**What is required:** Report the lines of the data below that contain the string "begin".

(Circuit design text data)
----------

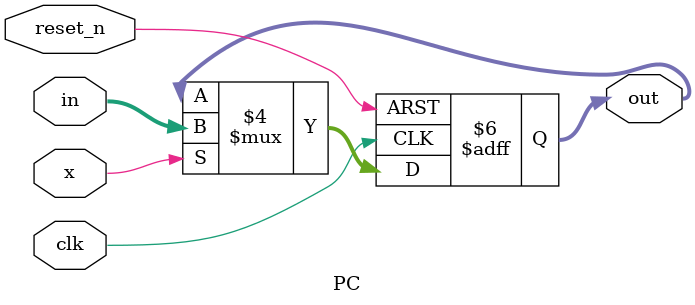
<source format=v>
module PC  (clk,reset_n,in,x,out);
	
	input clk;
	input reset_n;
	input x;
	input [16-1:0] in;
	output reg [16-1:0] out;
	
	always @(negedge(clk) or negedge(reset_n))
		begin
			if(reset_n==1'b0) 		out=16'h0000;
			else if(x==1'b1) 	 	out<=in;
		end
endmodule
</source>
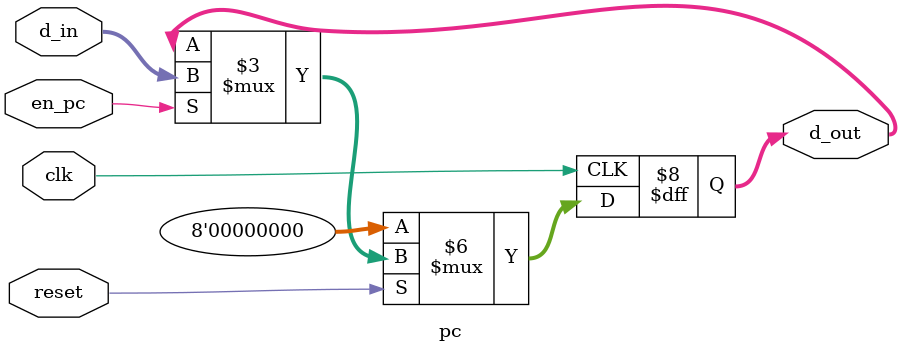
<source format=v>
module pc(
    input clk,
    input en_pc,
    input reset,
    input [7:0] d_in,

    output reg [7:0] d_out
);
    
    always @(posedge clk) begin
        if(!reset) begin
            d_out <= 8'b0;
        end
        else if(en_pc) begin
            d_out <= d_in;
        end
    end

endmodule
</source>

----------

**Answer section:**
		begin
    always @(posedge clk) begin
        if(!reset) begin
        else if(en_pc) begin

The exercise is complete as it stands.